→ Prompt
From the listing below, reproduce word for word the part that opens with the line containing "Nilsson K.: 1" and closes with the line containing "Oliveira J.: 1"; reproduce nothing else.

→ Records provided
****
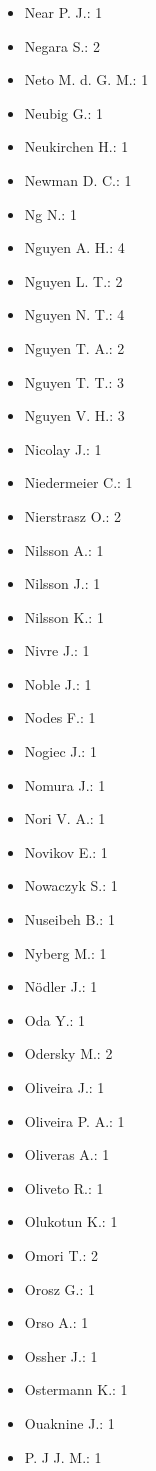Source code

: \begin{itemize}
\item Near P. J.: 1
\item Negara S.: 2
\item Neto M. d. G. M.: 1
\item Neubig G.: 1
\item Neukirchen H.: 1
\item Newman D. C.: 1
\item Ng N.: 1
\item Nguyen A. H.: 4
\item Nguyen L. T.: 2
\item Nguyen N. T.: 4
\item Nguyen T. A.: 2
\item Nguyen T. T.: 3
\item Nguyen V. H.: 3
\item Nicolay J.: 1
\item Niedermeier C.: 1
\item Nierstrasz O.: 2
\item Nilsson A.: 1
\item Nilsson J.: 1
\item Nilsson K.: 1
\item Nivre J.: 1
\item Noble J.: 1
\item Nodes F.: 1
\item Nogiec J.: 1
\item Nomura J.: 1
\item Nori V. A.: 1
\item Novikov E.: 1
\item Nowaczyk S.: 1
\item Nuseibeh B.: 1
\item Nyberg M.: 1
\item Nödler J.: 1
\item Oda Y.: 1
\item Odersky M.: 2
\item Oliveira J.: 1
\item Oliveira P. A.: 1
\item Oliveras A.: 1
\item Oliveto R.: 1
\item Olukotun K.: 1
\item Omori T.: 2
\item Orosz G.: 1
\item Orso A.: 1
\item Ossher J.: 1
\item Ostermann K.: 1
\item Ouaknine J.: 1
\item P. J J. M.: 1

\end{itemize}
****
→ Result of the exercise
\item Nilsson K.: 1
\item Nivre J.: 1
\item Noble J.: 1
\item Nodes F.: 1
\item Nogiec J.: 1
\item Nomura J.: 1
\item Nori V. A.: 1
\item Novikov E.: 1
\item Nowaczyk S.: 1
\item Nuseibeh B.: 1
\item Nyberg M.: 1
\item Nödler J.: 1
\item Oda Y.: 1
\item Odersky M.: 2
\item Oliveira J.: 1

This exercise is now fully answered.